====== Testo selezionato ======

La prima questione da affrontare dalla delegazione italiana e dal governo albanese doveva pertanto essere l'individuazione di aree di insediamento dei suddetti Centri: operazione non certo facile se si considera l'inadeguatezza del territorio albanese alla loro locazione, sotto il profilo dell'accessibilità ai servizi e delle condizioni ambientali. Si optò, dunque, per aree private, spesso caratterizzate da un'alta frammentazione della proprietà, che sarebbero state affittate con spese a carico della Missione, vista l'assoluta carenza di fondi del governo albanese. Come priorità assoluta fu identificato l'allestimento di un centro di prima accoglienza nell'area di Kukes, dove si stava verificando un alto addensamento di rifugiati stremati e spesso feriti, resa particolarmente problematica dalla prossimità alla zona di guerra.

======

Compito A: Ripeti tali e quali le righe delle voci, da quella che contiene "genus: Astragalus" fino a quella che contiene "genus: Seseli", entrambe comprese.
Il testo e le voci non hanno alcun legame tra loro.

====== Dati registrati ======

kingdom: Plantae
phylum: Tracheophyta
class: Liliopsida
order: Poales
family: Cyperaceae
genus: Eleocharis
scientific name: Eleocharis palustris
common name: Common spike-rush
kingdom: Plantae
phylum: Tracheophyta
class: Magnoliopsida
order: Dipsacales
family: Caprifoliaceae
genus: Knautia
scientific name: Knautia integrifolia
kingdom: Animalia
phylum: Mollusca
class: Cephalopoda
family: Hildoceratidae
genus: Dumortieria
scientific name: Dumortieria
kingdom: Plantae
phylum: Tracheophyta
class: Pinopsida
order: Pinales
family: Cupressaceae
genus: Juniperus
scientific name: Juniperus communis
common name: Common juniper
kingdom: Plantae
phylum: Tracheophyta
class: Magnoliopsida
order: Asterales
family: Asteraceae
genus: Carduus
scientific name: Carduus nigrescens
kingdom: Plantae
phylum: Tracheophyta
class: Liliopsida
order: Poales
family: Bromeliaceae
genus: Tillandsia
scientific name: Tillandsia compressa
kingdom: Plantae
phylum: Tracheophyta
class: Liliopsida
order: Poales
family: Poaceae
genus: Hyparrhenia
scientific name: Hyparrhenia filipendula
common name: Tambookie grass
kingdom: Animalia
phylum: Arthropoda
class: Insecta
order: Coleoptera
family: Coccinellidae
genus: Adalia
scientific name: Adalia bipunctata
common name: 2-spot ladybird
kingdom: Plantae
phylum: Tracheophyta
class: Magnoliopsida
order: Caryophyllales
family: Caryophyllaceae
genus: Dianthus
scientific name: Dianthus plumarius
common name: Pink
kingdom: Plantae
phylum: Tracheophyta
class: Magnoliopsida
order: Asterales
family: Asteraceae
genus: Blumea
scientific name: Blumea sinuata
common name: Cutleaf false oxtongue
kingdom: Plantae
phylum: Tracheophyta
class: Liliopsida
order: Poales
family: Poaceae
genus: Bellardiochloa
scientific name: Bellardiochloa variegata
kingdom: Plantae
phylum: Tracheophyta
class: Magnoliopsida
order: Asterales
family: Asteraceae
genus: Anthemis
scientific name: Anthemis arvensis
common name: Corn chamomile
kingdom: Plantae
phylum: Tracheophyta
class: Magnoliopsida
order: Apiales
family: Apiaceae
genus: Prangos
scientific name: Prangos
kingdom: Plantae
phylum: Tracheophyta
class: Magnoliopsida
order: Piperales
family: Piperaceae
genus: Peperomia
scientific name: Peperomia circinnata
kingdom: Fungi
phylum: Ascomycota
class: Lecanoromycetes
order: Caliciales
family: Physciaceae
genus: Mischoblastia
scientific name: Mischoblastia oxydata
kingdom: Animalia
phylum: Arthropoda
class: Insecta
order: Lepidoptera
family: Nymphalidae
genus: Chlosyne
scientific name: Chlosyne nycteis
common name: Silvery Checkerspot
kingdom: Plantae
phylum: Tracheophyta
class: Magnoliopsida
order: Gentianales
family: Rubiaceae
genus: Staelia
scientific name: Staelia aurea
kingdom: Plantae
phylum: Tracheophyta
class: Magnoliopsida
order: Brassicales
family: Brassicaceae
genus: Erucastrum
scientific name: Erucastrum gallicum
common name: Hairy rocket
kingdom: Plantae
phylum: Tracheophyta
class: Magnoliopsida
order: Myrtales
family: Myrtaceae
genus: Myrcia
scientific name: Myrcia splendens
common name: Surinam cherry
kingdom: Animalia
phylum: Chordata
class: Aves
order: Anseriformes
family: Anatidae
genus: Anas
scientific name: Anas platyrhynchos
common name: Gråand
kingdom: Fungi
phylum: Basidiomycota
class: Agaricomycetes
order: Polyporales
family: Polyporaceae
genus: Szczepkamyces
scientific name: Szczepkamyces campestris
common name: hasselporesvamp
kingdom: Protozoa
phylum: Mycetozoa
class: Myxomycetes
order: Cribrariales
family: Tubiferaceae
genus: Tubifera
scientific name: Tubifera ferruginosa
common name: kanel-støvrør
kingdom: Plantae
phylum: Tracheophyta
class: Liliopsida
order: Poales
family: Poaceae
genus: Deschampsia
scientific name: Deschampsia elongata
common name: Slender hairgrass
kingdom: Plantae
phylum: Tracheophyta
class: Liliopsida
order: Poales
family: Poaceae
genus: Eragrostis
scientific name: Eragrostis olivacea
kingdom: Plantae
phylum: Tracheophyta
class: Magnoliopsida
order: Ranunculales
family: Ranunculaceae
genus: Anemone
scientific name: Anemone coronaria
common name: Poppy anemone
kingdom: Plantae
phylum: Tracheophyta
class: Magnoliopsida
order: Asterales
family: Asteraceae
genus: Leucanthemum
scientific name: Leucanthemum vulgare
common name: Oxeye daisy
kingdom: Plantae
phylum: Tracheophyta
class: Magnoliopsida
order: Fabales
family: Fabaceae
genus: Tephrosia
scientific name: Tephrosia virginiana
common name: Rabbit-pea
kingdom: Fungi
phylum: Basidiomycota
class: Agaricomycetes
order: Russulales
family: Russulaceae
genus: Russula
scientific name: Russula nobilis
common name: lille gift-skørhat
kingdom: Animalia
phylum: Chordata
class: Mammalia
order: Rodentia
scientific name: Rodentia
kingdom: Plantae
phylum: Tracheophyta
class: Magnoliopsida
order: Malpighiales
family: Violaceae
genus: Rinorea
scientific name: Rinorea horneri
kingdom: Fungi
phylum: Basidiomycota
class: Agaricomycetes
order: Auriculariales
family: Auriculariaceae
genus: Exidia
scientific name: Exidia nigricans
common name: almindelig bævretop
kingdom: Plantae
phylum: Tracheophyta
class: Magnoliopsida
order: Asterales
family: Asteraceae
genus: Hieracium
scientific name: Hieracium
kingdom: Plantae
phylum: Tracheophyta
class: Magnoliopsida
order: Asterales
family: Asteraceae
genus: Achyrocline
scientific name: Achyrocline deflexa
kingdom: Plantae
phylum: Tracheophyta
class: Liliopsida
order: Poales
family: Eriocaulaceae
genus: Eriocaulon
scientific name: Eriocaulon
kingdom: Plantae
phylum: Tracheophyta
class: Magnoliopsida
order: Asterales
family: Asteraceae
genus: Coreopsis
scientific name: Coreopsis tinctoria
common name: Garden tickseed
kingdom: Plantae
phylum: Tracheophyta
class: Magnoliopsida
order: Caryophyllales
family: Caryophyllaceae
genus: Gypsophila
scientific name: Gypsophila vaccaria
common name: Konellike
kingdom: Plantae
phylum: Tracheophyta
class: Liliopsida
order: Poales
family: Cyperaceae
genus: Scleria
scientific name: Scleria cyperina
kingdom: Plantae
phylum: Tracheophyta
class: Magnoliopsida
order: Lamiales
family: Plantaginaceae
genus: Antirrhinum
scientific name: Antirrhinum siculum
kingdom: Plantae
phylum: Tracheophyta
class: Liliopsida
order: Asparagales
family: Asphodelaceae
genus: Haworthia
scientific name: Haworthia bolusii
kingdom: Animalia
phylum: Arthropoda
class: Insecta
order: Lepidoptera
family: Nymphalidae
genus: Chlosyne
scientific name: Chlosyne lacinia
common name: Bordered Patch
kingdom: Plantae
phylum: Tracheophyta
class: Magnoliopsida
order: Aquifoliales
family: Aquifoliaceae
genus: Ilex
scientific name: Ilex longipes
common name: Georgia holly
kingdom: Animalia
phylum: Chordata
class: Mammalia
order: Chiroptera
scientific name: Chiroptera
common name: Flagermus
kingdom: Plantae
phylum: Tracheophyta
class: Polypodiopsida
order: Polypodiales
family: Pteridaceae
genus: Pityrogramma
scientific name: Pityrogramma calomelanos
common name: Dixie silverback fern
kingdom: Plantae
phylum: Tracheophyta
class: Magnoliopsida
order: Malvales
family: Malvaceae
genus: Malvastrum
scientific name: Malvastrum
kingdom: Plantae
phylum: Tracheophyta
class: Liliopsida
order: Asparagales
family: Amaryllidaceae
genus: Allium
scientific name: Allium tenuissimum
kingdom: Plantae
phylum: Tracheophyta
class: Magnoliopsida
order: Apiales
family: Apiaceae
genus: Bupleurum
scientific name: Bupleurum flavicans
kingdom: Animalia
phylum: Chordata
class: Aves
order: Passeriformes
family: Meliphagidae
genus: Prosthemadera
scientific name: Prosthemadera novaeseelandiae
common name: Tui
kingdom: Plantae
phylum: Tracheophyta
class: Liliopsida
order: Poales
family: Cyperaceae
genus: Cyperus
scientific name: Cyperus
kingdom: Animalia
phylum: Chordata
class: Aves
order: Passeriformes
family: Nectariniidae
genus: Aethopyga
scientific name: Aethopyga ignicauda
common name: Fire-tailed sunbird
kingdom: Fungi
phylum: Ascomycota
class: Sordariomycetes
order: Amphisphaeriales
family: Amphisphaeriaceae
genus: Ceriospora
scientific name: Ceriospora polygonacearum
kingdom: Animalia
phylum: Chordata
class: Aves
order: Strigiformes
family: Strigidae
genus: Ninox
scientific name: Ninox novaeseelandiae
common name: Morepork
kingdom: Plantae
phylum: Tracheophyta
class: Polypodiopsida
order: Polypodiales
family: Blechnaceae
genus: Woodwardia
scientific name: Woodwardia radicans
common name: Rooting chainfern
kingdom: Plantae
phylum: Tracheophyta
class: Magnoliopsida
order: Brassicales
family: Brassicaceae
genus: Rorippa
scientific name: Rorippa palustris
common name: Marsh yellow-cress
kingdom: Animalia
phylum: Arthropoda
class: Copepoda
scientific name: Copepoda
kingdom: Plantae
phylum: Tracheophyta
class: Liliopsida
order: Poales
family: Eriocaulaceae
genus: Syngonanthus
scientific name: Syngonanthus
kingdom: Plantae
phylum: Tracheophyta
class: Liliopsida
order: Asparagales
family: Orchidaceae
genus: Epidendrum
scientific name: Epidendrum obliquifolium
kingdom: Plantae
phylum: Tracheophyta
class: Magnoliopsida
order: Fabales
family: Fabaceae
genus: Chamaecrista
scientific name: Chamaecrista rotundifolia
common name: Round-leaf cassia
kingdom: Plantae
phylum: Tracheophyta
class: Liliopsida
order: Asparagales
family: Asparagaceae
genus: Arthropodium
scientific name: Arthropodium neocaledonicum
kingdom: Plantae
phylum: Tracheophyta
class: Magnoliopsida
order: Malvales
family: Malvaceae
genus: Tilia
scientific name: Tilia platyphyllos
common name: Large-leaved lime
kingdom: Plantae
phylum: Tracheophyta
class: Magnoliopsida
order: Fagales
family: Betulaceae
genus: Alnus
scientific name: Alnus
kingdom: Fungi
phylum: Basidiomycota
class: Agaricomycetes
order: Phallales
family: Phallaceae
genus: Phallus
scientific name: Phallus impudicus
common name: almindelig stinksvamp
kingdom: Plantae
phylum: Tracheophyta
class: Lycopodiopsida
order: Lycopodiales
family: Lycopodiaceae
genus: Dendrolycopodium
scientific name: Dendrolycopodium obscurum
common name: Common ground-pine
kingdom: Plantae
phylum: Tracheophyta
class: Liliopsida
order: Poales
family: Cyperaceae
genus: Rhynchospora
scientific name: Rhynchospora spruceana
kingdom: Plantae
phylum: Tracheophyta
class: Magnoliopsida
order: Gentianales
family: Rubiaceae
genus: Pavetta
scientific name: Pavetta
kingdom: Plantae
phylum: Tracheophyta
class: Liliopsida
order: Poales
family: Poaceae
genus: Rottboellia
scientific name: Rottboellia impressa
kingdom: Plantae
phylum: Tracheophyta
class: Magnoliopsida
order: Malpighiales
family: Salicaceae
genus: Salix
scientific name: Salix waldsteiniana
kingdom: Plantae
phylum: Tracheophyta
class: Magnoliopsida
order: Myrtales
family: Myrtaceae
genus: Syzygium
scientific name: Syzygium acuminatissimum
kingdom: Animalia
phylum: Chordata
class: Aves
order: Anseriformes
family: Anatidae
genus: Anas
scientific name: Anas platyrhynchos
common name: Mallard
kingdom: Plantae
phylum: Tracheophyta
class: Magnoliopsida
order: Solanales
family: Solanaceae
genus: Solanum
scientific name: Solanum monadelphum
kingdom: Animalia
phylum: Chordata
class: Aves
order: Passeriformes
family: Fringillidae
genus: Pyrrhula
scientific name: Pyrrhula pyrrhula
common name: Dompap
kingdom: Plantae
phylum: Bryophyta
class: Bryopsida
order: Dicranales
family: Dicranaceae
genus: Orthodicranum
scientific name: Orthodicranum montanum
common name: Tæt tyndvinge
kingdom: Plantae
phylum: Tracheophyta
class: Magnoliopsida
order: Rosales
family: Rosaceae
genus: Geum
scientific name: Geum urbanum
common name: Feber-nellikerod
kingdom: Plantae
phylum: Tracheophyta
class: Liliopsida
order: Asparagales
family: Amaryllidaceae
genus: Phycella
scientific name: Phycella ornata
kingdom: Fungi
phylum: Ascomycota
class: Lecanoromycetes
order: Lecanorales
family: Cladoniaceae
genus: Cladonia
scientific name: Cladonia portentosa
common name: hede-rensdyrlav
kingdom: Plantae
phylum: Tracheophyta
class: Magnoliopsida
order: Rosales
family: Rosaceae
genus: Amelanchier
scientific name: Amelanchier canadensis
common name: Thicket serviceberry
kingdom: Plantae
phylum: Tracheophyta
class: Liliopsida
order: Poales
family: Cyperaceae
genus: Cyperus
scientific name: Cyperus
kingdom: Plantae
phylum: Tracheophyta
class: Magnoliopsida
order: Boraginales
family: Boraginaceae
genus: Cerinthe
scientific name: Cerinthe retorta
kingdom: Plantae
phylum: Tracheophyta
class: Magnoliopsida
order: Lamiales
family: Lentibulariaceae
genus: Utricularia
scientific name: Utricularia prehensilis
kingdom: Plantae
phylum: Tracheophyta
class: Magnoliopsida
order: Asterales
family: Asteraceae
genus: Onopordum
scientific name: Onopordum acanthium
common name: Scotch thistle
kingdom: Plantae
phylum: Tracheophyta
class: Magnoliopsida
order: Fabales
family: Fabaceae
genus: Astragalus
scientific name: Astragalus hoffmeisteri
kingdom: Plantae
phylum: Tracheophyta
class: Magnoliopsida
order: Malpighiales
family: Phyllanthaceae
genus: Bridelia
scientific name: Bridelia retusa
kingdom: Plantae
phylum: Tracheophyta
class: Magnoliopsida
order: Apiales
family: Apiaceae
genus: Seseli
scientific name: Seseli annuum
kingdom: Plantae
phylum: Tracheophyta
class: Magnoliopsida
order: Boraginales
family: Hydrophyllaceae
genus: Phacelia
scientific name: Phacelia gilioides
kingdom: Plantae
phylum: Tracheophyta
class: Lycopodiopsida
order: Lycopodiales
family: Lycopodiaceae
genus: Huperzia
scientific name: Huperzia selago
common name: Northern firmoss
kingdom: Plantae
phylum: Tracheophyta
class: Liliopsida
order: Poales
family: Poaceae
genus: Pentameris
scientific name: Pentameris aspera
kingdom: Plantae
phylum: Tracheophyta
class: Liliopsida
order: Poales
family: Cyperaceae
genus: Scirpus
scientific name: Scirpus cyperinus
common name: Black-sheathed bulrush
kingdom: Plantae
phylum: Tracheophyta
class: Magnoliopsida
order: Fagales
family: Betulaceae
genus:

======

Compito B: Elenca tutti gli enti e le istituzioni nominati nel testo sui centri di accoglienza in Albania.

Risultato completo A:
genus: Astragalus
scientific name: Astragalus hoffmeisteri
kingdom: Plantae
phylum: Tracheophyta
class: Magnoliopsida
order: Malpighiales
family: Phyllanthaceae
genus: Bridelia
scientific name: Bridelia retusa
kingdom: Plantae
phylum: Tracheophyta
class: Magnoliopsida
order: Apiales
family: Apiaceae
genus: Seseli

Risultato completo B:
- la delegazione italiana
- il governo albanese
- la Missione